Sticking to Your New Year's Resolution
January 1, 2018
January 1, 2018
New Year’s Resolutions take on a lot of shapes and sizes. Maybe you’ve decided you’re going to work harder this year, or spend more time with your family. Maybe you’ve set out to get out of the house more, to quit smoking, or to lose weight. Whatever it is, there is something you can do to improve your life in the New Year.
The common pitfall with New Year’s Resolutions is in following through. While nearly everyone sets goals for the New Year, only 8 percent of people stick to it. This number may sound dismal, and give you the idea that your New Year’s Resolutions are doomed to fail. Fortunately, that’s not true. By understanding how you are motivated and what you can realistically achieve, you can become almost superhuman in the next 365 days.
Manage your expectations
Imagine you are talking about New Year’s Resolutions with a friend and they say something like, “I’m going to lose 100 pounds.” What would your reaction be? Likely, you’d be happy that they set the goal, but skeptical about their ability to achieve it. And when December 31st rolls around again, you’d likely find that they haven’t lost even a tenth of that. Their goal is possible, but not probable. When setting goals for yourself, you should be realistic about it. Sure, you dream to lose 100 pounds, but you might be better off sticking to 50.
Have a plan
Once you’ve set a realistic goal, the next step is to figure out how you’re going to get it done. If you’re trying to lose 50 pounds, that’s only 1 pound a week. By doing some research, you may find that you can do this just by cutting down on soda and hitting the gym every few days. Once you have a plan, you may even find that the goals you thought were unattainable are easy when broken down.
Make quantifiable goals
Another important part of managing your expectations is to put a number or date on your goals. Saying “I want to lose weight” has little gravitas because you can achieve it easily. Standing up can cause you to lose a little weight. Saying “I want to lose 50 pounds” is something you can work towards and be certain you have achieved. Similarly, saying “I want to quit smoking” is open ended. By the time you’re ready to do it, the motivation behind it may be lost and you’ll put it off another year—you can’t plan for “sometime.” You can, however, plan for June 21st, or your birthday, or whatever date feels right to you.

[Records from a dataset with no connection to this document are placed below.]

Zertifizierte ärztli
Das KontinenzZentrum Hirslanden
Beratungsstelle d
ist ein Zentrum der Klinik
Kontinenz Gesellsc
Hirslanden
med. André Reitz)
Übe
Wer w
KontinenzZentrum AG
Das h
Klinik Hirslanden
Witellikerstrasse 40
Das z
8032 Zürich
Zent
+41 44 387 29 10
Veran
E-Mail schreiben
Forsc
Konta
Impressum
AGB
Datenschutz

Take it piece by piece, and step by step
If you’re on Facebook, you may remember this video that made its rounds in 2017. Delivering his commencement address at the University of Texas at Austin in 2014, Admiral William H. McRaven said, “If you want to change the world, start off by making your bed.” This struck a chord with many around the world, and has been tagged on YouTube as inspiring. Part of what makes it so inspirational is the truth behind it. Your brain can become, in a way, addicted to achievement: once you’ve done something, your brain wants to do more. When you make your bed first thing in the morning, you’ll get a sense of accomplishment that will make you more motivated as the day goes on.
Taking this principle to your New Year’s Resolutions is simple. Your big goals for the year shouldn’t actually be seen as big goals, but instead as a series of small ones. Blogger Dan Erwin refers to this process as chunking, borrowing from a similar memory technique. If you break down your goals to their smallest pieces and take them step by step, you’ll be on top of the staircase next New Year’s Eve.
You can take this even further, if you want to. The Huffington Post article linked earlier cites Dr. Roberta Anding who said, “January 1 signifies a new beginning. However, each day allows for a new beginning, and hence it is a reset.” It is her recommendation that you look at the New Year not as one opportunity for improvement, but as 365 of them. By taking your goals day by day, you’ll see the results of your achievement day by day, and the effect will compound.
Remember the reward
Perhaps the most important part of achieving your New Year’s Resolutions is reminding yourself why you set them in the first place. Maybe you feel like you’re not living to your full potential, or that you are ready to make changes. Maybe it’s for your kids. Whatever it is that made you set goals, don’t lose sight of them. When you know why you want to improve, doing it is the easy part.